Néanmoins, si l’accès à la prise d’images vidéo est venu plus répandu qu’au début des 2000 où les format Super VHS et Betacam étaient l’usage, les caméras haute définition disponible sur les téléphones portables ou les caméras photos professionnelles ne dispensent pas de l’expertise et de l’utilisation de logiciels professionnels payant ou gratuit de traitement/édition de vidéo. C’est de là que vient la différence de la qualité d’images entre les clips signés Robenson Lauvince pour des chansons comme « Sa se lanmou » du groupe « Kdans », « Cheri m dirèk » du groupe « Mass Konpa », son premier long-métrages « Married men » et son tout dernier film « July 7 » sorti il y a quelques semaines, avec 12 millions dollars des États-Unis (É.U) de budget. Dépendamment du logiciel de traitement payant ou gratuit utilisé et les honoraires de éditeur vidéos, des effets sonores utilisés, il faut compter au moins entre 8 000 à 10 000 dollars (É.U). Si vous avez plutôt a traité 90 minutes et non 5 minutes, le prix va amplement varier. Si le film intègre des animations générées numériquement en plus de l’édition indispensable des effets sonores, cela va faire grossir encore plus le budget. C’est pour cela entre autres, qu’il faut compter entre 200 000 et 400 000 dollars (É.U) pour produire ce que les professionnels de l’audiovisuel appellent un film à petit budget.

Comment l’État haïtien contribue à la production audiovisuelle et cinématographique locale ?

L’État haïtien a créé en 1979 la Télévision nationale d’Haïti. Ce qui a constitué le premier investissement direct public dans la production audiovisuelle haïtienne. Des émissions et des œuvres de fiction à succès populaire de cette chaîne publique comme « Langichatte au 20e siècle », «Lavi nan bouk », «Pè Toma » ont marqué les esprits de nombreux téléspectateurs au cours des années 80-90. Mais, depuis au moins dix ans, la TNH ne diffuse plus de feuilletons produits en Haïti. Or, lors des « Assises nationales de la culture » en 2011, des pistes concernant la mise en place d’un mécanisme de financement de la production audiovisuelle haïtienne faisaient partie des recommandations. Cependant, rien n’a été implémenté en ce sens depuis. On constate que l’État est pratiquement absent du secteur audiovisuel que ce soit comme promoteur ou comme régulateur. Rien n’empêche à une chaîne de télévision locale de diffuser que des films étrangers.
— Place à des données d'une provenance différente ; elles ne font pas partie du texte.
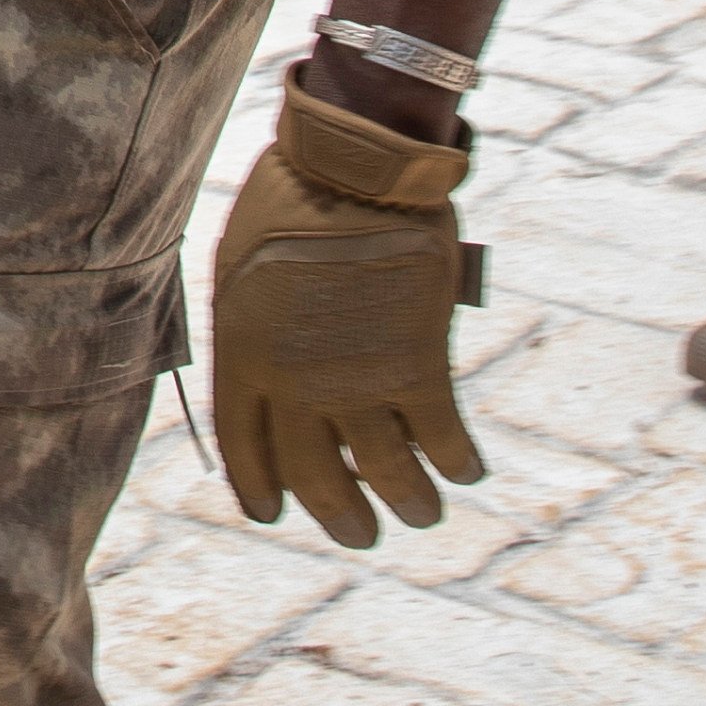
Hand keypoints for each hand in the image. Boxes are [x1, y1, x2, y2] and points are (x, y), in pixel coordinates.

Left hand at [213, 69, 484, 548]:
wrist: (351, 171)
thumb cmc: (290, 202)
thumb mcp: (239, 267)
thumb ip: (252, 327)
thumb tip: (263, 368)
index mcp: (241, 352)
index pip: (243, 444)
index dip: (259, 486)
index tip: (273, 514)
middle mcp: (294, 380)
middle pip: (313, 474)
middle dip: (339, 514)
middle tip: (359, 535)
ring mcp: (356, 378)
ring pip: (384, 472)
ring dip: (406, 502)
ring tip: (420, 515)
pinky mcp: (417, 365)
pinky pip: (441, 438)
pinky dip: (456, 462)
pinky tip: (466, 471)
Les droits d’auteurs concernant les productions audiovisuelles restent un concept pratiquement inconnu pour des opérateurs public et privé de la télévision haïtienne. Aucune politique fiscale ou de subvention pour encourager la production audiovisuelle locale n’existent. Aucune entité publique dédiée spécifiquement à ce secteur, que ce soit au Ministère de la culture et de la communication ou au Ministère du tourisme et des industries créatives.

Que faire ?

Un bon début serait d’essayer d’implémenter les mesures proposées dans le kit de démarrage conçu pour les États africains qui voudraient bénéficier des opportunités économiques et sociales des secteurs de production cinématographique. À bien des égards, ces secteurs se trouveraient dans presque le même stade de développement en Haïti comparé à plusieurs pays africains subsahariens, si l’on tient compte du rapport faisant état des lieux du cinéma et de l’industrie de l’audiovisuel en Afrique, publié sous la direction de l’UNESCO en 2021. La première action à entreprendre serait, selon l’UNESCO, de concevoir un document stratégique identifiant des objectifs mesurables réalistes, des voies, des moyens et un échéancier pour arriver à un stade de développement défini et atteignable. Ensuite, il faut implémenter de manière spécifique des mécanismes de financement public comme des exonérations fiscales, des subventions ou la création d’une institution dédiée aux financements de la production audiovisuelle. En troisième lieu, il est nécessaire de créer un organisme public qui s’occupe de la régulation et de la coordination du secteur pour le compte de l’État haïtien. Par ailleurs, le renforcement des lois concernant les droits d’auteur autour des œuvres cinématographiques et audiovisuelles se révèle indispensable. Aussi, la consolidation des institutions de formation dans le champ de l’audiovisuel et du cinéma existant ainsi que la mise en place d’autres institutions publiques et privées en collaboration avec des institutions académique du cinéma latino-américaines et africaines ne serait pas de trop.